*Task details*:
From the entries below, say how many lines carry the word "legacy", and give nothing but the number.
[Opening Material provided section]
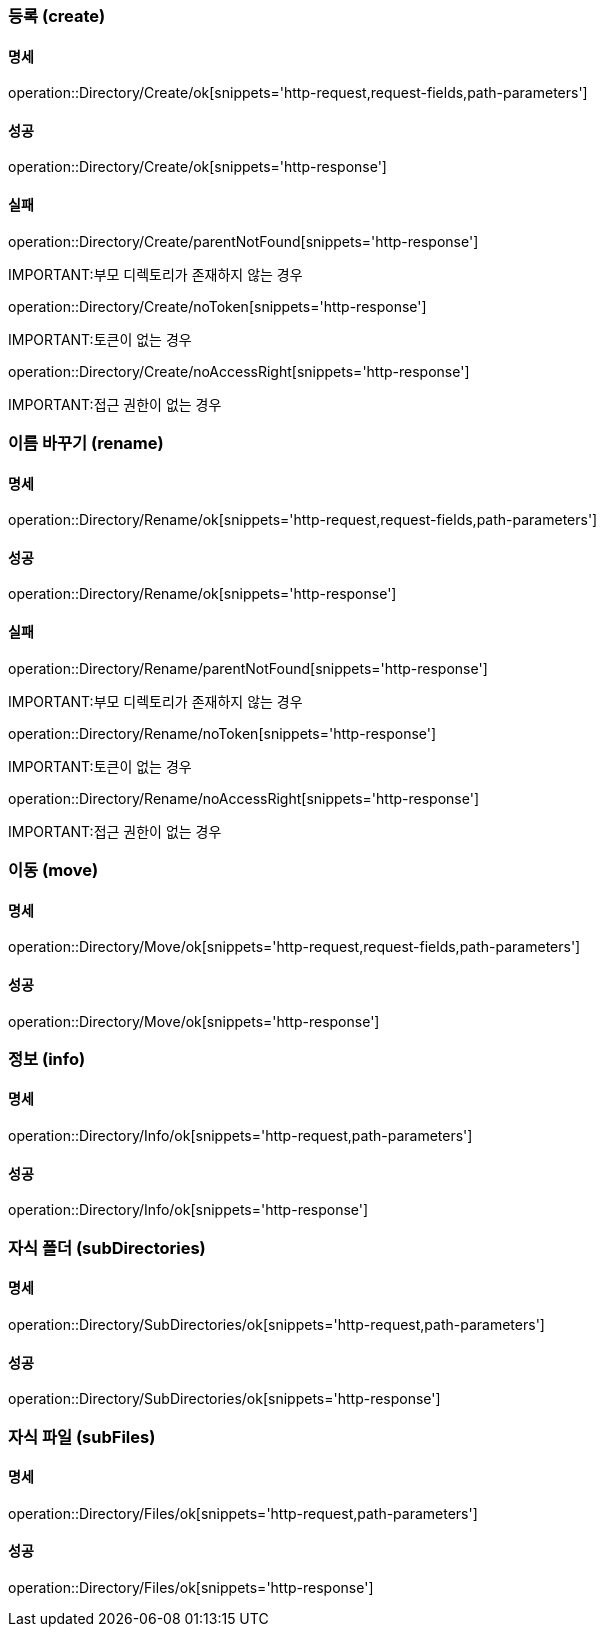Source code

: === 등록 (create)

==== 명세

operation::Directory/Create/ok[snippets='http-request,request-fields,path-parameters']

==== 성공

operation::Directory/Create/ok[snippets='http-response']

==== 실패

operation::Directory/Create/parentNotFound[snippets='http-response']

IMPORTANT:부모 디렉토리가 존재하지 않는 경우

operation::Directory/Create/noToken[snippets='http-response']

IMPORTANT:토큰이 없는 경우

operation::Directory/Create/noAccessRight[snippets='http-response']

IMPORTANT:접근 권한이 없는 경우

=== 이름 바꾸기 (rename)

==== 명세

operation::Directory/Rename/ok[snippets='http-request,request-fields,path-parameters']

==== 성공

operation::Directory/Rename/ok[snippets='http-response']

==== 실패

operation::Directory/Rename/parentNotFound[snippets='http-response']

IMPORTANT:부모 디렉토리가 존재하지 않는 경우

operation::Directory/Rename/noToken[snippets='http-response']

IMPORTANT:토큰이 없는 경우

operation::Directory/Rename/noAccessRight[snippets='http-response']

IMPORTANT:접근 권한이 없는 경우

=== 이동 (move)

==== 명세

operation::Directory/Move/ok[snippets='http-request,request-fields,path-parameters']

==== 성공

operation::Directory/Move/ok[snippets='http-response']

=== 정보 (info)

==== 명세

operation::Directory/Info/ok[snippets='http-request,path-parameters']

==== 성공

operation::Directory/Info/ok[snippets='http-response']

=== 자식 폴더 (subDirectories)

==== 명세

operation::Directory/SubDirectories/ok[snippets='http-request,path-parameters']

==== 성공

operation::Directory/SubDirectories/ok[snippets='http-response']

=== 자식 파일 (subFiles)

==== 명세

operation::Directory/Files/ok[snippets='http-request,path-parameters']

==== 성공

operation::Directory/Files/ok[snippets='http-response']

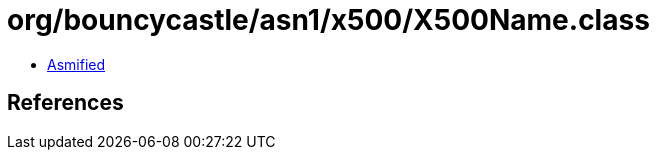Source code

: = org/bouncycastle/asn1/x500/X500Name.class

 - link:X500Name-asmified.java[Asmified]

== References

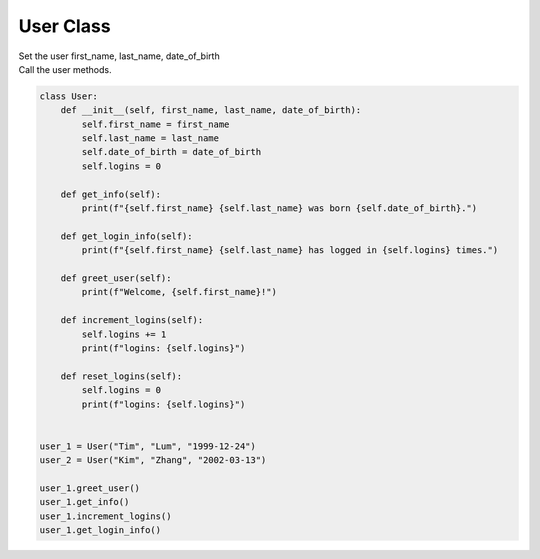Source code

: ====================================================
User Class
====================================================
    
| Set the user first_name, last_name, date_of_birth
| Call the user methods.


.. code-block:: python

    class User:
        def __init__(self, first_name, last_name, date_of_birth):
            self.first_name = first_name
            self.last_name = last_name
            self.date_of_birth = date_of_birth
            self.logins = 0

        def get_info(self):
            print(f"{self.first_name} {self.last_name} was born {self.date_of_birth}.")

        def get_login_info(self):
            print(f"{self.first_name} {self.last_name} has logged in {self.logins} times.")

        def greet_user(self):
            print(f"Welcome, {self.first_name}!")

        def increment_logins(self):
            self.logins += 1
            print(f"logins: {self.logins}")

        def reset_logins(self):
            self.logins = 0
            print(f"logins: {self.logins}")
            
            
    user_1 = User("Tim", "Lum", "1999-12-24")
    user_2 = User("Kim", "Zhang", "2002-03-13")

    user_1.greet_user()
    user_1.get_info()
    user_1.increment_logins()
    user_1.get_login_info()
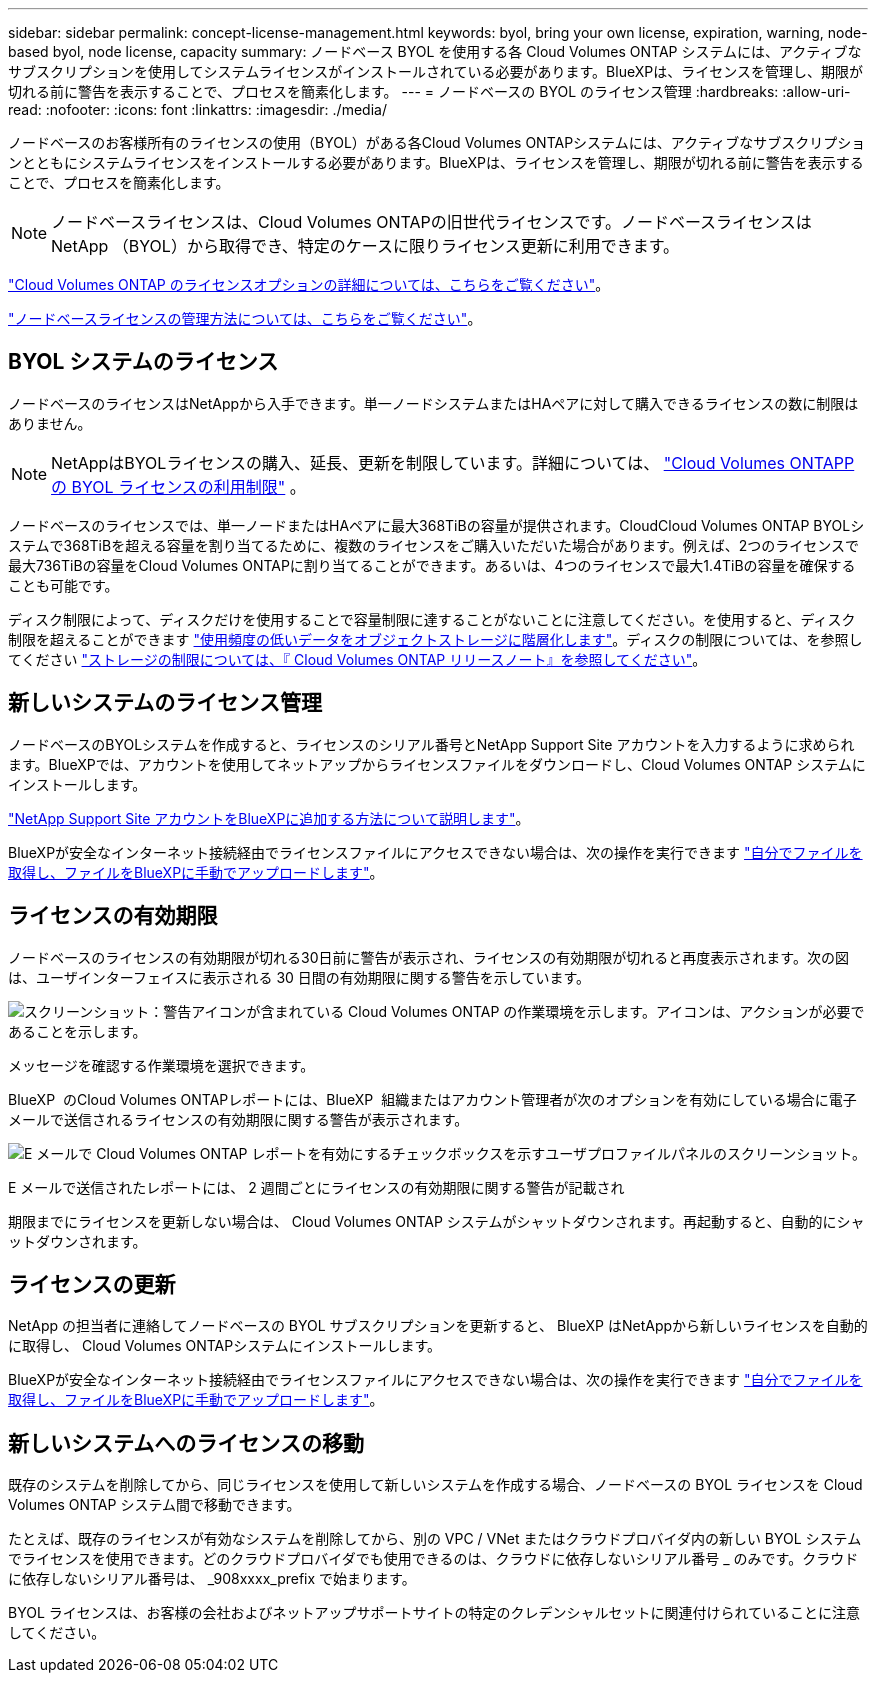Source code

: ---
sidebar: sidebar 
permalink: concept-license-management.html 
keywords: byol, bring your own license, expiration, warning, node-based byol, node license, capacity 
summary: ノードベース BYOL を使用する各 Cloud Volumes ONTAP システムには、アクティブなサブスクリプションを使用してシステムライセンスがインストールされている必要があります。BlueXPは、ライセンスを管理し、期限が切れる前に警告を表示することで、プロセスを簡素化します。 
---
= ノードベースの BYOL のライセンス管理
:hardbreaks:
:allow-uri-read: 
:nofooter: 
:icons: font
:linkattrs: 
:imagesdir: ./media/


[role="lead"]
ノードベースのお客様所有のライセンスの使用（BYOL）がある各Cloud Volumes ONTAPシステムには、アクティブなサブスクリプションとともにシステムライセンスをインストールする必要があります。BlueXPは、ライセンスを管理し、期限が切れる前に警告を表示することで、プロセスを簡素化します。


NOTE: ノードベースライセンスは、Cloud Volumes ONTAPの旧世代ライセンスです。ノードベースライセンスはNetApp （BYOL）から取得でき、特定のケースに限りライセンス更新に利用できます。

link:concept-licensing.html["Cloud Volumes ONTAP のライセンスオプションの詳細については、こちらをご覧ください"]。

link:https://docs.netapp.com/us-en/bluexp-cloud-volumes-ontap/task-manage-node-licenses.html["ノードベースライセンスの管理方法については、こちらをご覧ください"^]。



== BYOL システムのライセンス

ノードベースのライセンスはNetAppから入手できます。単一ノードシステムまたはHAペアに対して購入できるライセンスの数に制限はありません。


NOTE: NetAppはBYOLライセンスの購入、延長、更新を制限しています。詳細については、  https://docs.netapp.com/us-en/bluexp-cloud-volumes-ontap/whats-new.html#restricted-availability-of-byol-licensing-for-cloud-volumes-ontap["Cloud Volumes ONTAPPの BYOL ライセンスの利用制限"^] 。

ノードベースのライセンスでは、単一ノードまたはHAペアに最大368TiBの容量が提供されます。CloudCloud Volumes ONTAP BYOLシステムで368TiBを超える容量を割り当てるために、複数のライセンスをご購入いただいた場合があります。例えば、2つのライセンスで最大736TiBの容量をCloud Volumes ONTAPに割り当てることができます。あるいは、4つのライセンスで最大1.4TiBの容量を確保することも可能です。

ディスク制限によって、ディスクだけを使用することで容量制限に達することがないことに注意してください。を使用すると、ディスク制限を超えることができます link:concept-data-tiering.html["使用頻度の低いデータをオブジェクトストレージに階層化します"]。ディスクの制限については、を参照してください https://docs.netapp.com/us-en/cloud-volumes-ontap-relnotes/["ストレージの制限については、『 Cloud Volumes ONTAP リリースノート』を参照してください"^]。



== 新しいシステムのライセンス管理

ノードベースのBYOLシステムを作成すると、ライセンスのシリアル番号とNetApp Support Site アカウントを入力するように求められます。BlueXPでは、アカウントを使用してネットアップからライセンスファイルをダウンロードし、Cloud Volumes ONTAP システムにインストールします。

https://docs.netapp.com/us-en/bluexp-setup-admin/task-adding-nss-accounts.html["NetApp Support Site アカウントをBlueXPに追加する方法について説明します"^]。

BlueXPが安全なインターネット接続経由でライセンスファイルにアクセスできない場合は、次の操作を実行できます link:task-manage-node-licenses.html["自分でファイルを取得し、ファイルをBlueXPに手動でアップロードします"]。



== ライセンスの有効期限

ノードベースのライセンスの有効期限が切れる30日前に警告が表示され、ライセンスの有効期限が切れると再度表示されます。次の図は、ユーザインターフェイスに表示される 30 日間の有効期限に関する警告を示しています。

image:screenshot_warning.gif["スクリーンショット：警告アイコンが含まれている Cloud Volumes ONTAP の作業環境を示します。アイコンは、アクションが必要であることを示します。"]

メッセージを確認する作業環境を選択できます。

BlueXP  のCloud Volumes ONTAPレポートには、BlueXP  組織またはアカウント管理者が次のオプションを有効にしている場合に電子メールで送信されるライセンスの有効期限に関する警告が表示されます。

image:screenshot_cvo_report.gif["E メールで Cloud Volumes ONTAP レポートを有効にするチェックボックスを示すユーザプロファイルパネルのスクリーンショット。"]

E メールで送信されたレポートには、 2 週間ごとにライセンスの有効期限に関する警告が記載され

期限までにライセンスを更新しない場合は、 Cloud Volumes ONTAP システムがシャットダウンされます。再起動すると、自動的にシャットダウンされます。



== ライセンスの更新

NetApp の担当者に連絡してノードベースの BYOL サブスクリプションを更新すると、 BlueXP はNetAppから新しいライセンスを自動的に取得し、 Cloud Volumes ONTAPシステムにインストールします。

BlueXPが安全なインターネット接続経由でライセンスファイルにアクセスできない場合は、次の操作を実行できます link:task-manage-node-licenses.html["自分でファイルを取得し、ファイルをBlueXPに手動でアップロードします"]。



== 新しいシステムへのライセンスの移動

既存のシステムを削除してから、同じライセンスを使用して新しいシステムを作成する場合、ノードベースの BYOL ライセンスを Cloud Volumes ONTAP システム間で移動できます。

たとえば、既存のライセンスが有効なシステムを削除してから、別の VPC / VNet またはクラウドプロバイダ内の新しい BYOL システムでライセンスを使用できます。どのクラウドプロバイダでも使用できるのは、クラウドに依存しないシリアル番号 _ のみです。クラウドに依存しないシリアル番号は、 _908xxxx_prefix で始まります。

BYOL ライセンスは、お客様の会社およびネットアップサポートサイトの特定のクレデンシャルセットに関連付けられていることに注意してください。
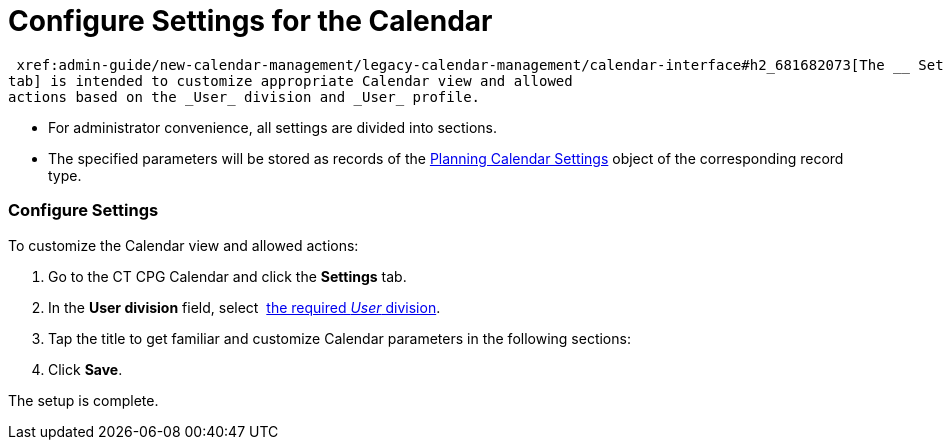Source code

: = Configure Settings for the Calendar

 xref:admin-guide/new-calendar-management/legacy-calendar-management/calendar-interface#h2_681682073[The __ Settings
tab] is intended to customize appropriate Calendar view and allowed
actions based on the _User_ division and _User_ profile.

* For administrator convenience, all settings are divided into sections.
* The specified parameters will be stored as records of the
 xref:admin-guide/new-calendar-management/legacy-calendar-management/planning-calendar-settings-field-reference[Planning Calendar
Settings] object of the corresponding record type.

[[h2_168101153]]
=== Configure Settings

To customize the Calendar view and allowed actions:

. Go to the CT CPG Calendar and click the *Settings* tab.
. In the *User division* field, select  xref:admin-guide/configuring-targeting-and-marketing-cycles/add-a-new-division[the
required _User_ division]. 
. Tap the title to get familiar and customize Calendar parameters in the
following sections:
. Click *Save*.

The setup is complete.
[Closing Material provided section]
*The answer*:
2